---- MATERIAL FOR THIS TASK

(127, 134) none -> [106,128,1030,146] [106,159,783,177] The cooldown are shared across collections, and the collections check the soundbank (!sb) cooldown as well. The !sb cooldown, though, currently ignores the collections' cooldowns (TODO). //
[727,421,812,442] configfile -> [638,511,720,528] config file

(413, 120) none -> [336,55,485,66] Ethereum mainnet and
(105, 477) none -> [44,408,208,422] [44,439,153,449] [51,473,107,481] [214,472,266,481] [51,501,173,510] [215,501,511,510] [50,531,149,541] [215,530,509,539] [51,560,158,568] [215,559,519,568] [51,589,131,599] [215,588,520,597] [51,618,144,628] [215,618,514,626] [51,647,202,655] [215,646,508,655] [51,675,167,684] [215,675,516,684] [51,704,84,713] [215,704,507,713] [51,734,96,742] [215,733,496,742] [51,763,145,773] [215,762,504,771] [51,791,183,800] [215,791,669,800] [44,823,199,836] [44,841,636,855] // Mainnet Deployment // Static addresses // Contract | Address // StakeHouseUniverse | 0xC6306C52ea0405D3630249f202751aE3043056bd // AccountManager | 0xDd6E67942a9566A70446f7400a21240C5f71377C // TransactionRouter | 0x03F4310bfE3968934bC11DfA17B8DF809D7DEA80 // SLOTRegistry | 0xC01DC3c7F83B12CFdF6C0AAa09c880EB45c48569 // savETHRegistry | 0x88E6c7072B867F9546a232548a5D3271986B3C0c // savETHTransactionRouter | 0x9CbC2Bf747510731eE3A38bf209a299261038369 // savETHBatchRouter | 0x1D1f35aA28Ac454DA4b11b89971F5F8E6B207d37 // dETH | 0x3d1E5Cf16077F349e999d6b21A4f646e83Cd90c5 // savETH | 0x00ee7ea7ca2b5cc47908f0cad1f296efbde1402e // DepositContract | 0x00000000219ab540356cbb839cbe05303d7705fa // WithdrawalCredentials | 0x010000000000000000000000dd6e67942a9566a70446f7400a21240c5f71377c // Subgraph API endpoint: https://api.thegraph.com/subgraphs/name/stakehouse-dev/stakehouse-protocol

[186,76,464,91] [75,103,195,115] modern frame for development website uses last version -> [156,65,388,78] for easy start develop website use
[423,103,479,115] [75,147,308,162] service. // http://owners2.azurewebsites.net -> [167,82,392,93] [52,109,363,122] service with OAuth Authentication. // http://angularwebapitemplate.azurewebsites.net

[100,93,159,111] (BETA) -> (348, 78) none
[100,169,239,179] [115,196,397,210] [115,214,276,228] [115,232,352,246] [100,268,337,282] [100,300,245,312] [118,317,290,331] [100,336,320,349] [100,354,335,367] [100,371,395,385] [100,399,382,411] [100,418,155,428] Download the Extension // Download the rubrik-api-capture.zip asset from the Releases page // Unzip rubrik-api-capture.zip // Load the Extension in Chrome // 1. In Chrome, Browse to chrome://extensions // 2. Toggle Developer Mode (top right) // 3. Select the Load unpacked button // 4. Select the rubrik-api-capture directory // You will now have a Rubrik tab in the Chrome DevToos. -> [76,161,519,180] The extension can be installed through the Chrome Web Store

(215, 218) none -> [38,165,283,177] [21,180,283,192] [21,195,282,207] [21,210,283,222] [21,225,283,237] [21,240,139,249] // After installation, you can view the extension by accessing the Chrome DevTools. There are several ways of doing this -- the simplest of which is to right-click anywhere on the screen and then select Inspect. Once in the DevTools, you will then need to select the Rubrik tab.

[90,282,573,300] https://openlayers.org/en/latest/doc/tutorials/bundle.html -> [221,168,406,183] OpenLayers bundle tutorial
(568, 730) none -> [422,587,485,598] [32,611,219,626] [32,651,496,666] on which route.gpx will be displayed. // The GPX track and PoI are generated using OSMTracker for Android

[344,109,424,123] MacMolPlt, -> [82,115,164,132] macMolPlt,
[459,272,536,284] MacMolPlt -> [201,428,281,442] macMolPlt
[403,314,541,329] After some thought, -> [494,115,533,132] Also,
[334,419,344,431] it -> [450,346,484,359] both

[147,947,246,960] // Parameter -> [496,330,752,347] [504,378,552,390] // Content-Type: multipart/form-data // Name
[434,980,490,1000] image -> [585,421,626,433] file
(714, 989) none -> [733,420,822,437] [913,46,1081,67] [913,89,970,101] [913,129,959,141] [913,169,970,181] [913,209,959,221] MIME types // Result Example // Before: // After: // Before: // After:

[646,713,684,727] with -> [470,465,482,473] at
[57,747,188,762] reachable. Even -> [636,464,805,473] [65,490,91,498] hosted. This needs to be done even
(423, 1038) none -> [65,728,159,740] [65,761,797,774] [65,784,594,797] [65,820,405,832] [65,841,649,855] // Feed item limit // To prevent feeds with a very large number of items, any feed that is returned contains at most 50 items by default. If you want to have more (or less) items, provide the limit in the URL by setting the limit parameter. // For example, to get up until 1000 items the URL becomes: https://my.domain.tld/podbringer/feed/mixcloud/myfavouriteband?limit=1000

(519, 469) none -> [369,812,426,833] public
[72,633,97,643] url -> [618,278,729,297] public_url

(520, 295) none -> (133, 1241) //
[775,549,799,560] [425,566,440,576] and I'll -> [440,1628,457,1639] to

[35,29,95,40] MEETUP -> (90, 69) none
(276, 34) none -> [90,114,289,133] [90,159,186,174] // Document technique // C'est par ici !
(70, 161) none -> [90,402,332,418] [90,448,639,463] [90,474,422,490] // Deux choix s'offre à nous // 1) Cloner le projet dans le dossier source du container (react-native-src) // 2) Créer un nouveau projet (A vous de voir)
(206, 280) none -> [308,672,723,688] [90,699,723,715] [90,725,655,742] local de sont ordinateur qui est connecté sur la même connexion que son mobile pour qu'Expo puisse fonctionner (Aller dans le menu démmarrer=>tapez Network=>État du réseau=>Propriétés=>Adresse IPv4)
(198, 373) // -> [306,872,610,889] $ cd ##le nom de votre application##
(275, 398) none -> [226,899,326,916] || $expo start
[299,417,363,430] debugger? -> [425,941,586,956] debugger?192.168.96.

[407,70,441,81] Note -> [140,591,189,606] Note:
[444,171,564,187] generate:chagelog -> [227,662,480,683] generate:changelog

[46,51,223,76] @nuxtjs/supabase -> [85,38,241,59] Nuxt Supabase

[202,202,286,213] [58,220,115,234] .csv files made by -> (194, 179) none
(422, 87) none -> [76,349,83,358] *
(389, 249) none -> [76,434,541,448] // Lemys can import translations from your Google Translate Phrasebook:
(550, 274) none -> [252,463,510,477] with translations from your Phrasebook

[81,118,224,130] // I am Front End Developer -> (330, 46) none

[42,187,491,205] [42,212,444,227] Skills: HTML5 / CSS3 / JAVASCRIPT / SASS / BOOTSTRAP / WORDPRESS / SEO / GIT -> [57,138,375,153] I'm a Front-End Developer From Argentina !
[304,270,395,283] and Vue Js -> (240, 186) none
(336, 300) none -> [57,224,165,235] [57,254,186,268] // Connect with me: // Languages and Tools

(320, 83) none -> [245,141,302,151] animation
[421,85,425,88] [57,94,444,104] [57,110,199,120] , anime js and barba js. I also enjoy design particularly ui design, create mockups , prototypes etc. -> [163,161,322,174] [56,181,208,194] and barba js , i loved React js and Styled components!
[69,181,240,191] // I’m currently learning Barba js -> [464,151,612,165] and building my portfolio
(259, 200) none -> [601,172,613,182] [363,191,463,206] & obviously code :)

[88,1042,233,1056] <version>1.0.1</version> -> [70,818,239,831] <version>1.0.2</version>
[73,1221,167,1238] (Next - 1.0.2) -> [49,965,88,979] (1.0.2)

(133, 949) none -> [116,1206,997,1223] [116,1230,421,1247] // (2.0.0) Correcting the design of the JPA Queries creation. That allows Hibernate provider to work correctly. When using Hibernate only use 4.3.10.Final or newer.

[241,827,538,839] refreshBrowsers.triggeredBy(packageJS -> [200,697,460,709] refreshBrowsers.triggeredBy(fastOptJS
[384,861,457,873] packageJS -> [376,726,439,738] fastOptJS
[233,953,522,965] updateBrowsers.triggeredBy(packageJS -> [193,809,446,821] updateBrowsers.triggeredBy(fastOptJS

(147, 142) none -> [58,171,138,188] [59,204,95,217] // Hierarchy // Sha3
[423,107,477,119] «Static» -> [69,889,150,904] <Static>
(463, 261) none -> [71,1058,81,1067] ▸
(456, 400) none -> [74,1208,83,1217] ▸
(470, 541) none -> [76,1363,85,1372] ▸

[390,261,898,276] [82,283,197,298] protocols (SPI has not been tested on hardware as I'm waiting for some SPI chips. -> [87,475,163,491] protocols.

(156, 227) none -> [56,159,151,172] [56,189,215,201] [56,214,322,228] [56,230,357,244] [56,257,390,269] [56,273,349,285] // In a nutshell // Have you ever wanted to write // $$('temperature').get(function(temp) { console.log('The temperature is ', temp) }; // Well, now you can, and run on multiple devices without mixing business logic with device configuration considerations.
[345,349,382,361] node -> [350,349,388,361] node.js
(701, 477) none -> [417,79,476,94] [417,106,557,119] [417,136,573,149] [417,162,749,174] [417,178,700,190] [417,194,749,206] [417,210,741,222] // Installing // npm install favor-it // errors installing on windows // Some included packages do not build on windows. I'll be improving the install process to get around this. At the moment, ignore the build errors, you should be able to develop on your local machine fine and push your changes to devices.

--------

WHAT YOU NEED TO DO
From the records above, print exactly the lines that run from the line with "[46,51,223,76] @nuxtjs/supabase ->" to the line with "[81,118,224,130] // I", inclusive.

REPLY
[46,51,223,76] @nuxtjs/supabase -> [85,38,241,59] Nuxt Supabase

[202,202,286,213] [58,220,115,234] .csv files made by -> (194, 179) none
(422, 87) none -> [76,349,83,358] *
(389, 249) none -> [76,434,541,448] // Lemys can import translations from your Google Translate Phrasebook:
(550, 274) none -> [252,463,510,477] with translations from your Phrasebook

[81,118,224,130] // I am Front End Developer -> (330, 46) none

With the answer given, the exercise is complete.